| Getoonde tekst |
######
De nieuwe stadsdeelcommissies zijn nu één jaar aan het werk. Hoe gaat het? IJopener Magazine spreekt met Stijn Nijssen (VVD), voorzitter van stadsdeelcommissie Oost. Sinds enkele maanden loodst hij de leden van de commissie en van het dagelijks bestuur door de maandelijkse vergaderingen op het stadsloket. Hij liet meteen al van zich horen: in een ingezonden brief in Het Parool riep hij het college in de Stopera op goed te luisteren naar de stadsdeelcommissies.
######
| Opgave |
Van welke stadsdeelcommissie is Stijn Nijssen volgens de getoonde tekst voorzitter? De rijen hieronder houden geen verband met de getoonde tekst.
######
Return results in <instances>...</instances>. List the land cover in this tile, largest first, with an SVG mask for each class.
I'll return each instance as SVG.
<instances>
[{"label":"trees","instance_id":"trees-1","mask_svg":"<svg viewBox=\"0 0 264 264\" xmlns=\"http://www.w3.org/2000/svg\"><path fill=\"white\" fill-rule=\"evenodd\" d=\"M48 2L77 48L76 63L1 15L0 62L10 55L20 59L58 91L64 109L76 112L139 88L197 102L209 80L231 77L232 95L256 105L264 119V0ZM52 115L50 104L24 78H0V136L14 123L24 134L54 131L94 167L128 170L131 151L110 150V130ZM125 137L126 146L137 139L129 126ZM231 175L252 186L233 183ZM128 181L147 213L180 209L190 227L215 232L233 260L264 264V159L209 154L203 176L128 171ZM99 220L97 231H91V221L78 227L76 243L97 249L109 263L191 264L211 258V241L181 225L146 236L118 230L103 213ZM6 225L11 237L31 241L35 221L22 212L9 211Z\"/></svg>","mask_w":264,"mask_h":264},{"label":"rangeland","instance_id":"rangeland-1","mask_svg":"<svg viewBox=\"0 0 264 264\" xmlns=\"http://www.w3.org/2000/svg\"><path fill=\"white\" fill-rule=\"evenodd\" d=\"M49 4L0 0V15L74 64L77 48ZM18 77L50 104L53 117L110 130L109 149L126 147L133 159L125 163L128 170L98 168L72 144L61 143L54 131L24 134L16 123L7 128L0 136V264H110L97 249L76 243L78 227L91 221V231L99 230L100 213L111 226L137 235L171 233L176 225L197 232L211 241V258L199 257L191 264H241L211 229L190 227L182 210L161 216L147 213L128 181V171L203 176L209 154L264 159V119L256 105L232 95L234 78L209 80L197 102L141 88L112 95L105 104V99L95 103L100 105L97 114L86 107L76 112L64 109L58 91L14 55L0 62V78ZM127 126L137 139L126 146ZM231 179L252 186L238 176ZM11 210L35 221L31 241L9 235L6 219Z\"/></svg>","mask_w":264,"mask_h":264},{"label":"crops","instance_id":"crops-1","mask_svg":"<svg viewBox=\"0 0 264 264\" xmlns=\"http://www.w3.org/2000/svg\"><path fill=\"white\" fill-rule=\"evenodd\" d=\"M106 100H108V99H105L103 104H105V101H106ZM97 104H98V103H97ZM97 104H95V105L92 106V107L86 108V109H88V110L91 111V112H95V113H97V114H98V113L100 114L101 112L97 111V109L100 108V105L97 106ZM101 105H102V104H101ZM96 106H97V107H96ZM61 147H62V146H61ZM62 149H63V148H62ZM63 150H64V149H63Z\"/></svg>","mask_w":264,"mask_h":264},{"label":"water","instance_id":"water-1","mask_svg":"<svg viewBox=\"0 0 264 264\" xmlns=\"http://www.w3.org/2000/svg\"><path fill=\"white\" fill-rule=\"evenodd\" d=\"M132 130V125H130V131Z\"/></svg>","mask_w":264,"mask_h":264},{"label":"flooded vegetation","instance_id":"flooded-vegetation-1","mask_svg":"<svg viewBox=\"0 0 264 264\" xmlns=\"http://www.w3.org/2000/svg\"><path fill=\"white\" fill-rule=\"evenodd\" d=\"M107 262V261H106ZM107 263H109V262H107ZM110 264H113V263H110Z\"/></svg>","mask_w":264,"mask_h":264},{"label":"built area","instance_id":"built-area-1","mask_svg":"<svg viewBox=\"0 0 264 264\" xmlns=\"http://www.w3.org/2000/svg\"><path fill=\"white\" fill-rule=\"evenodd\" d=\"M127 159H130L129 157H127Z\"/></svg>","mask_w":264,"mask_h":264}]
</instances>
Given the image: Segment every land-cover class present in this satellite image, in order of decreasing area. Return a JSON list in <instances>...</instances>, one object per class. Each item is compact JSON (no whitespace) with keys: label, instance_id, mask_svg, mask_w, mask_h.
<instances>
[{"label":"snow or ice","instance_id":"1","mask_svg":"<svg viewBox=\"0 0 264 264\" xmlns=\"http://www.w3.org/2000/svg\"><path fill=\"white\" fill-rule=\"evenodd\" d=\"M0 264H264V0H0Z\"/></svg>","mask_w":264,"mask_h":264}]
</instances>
######
| Schriftelijk antwoord |
Hij is voorzitter van stadsdeelcommissie Oost.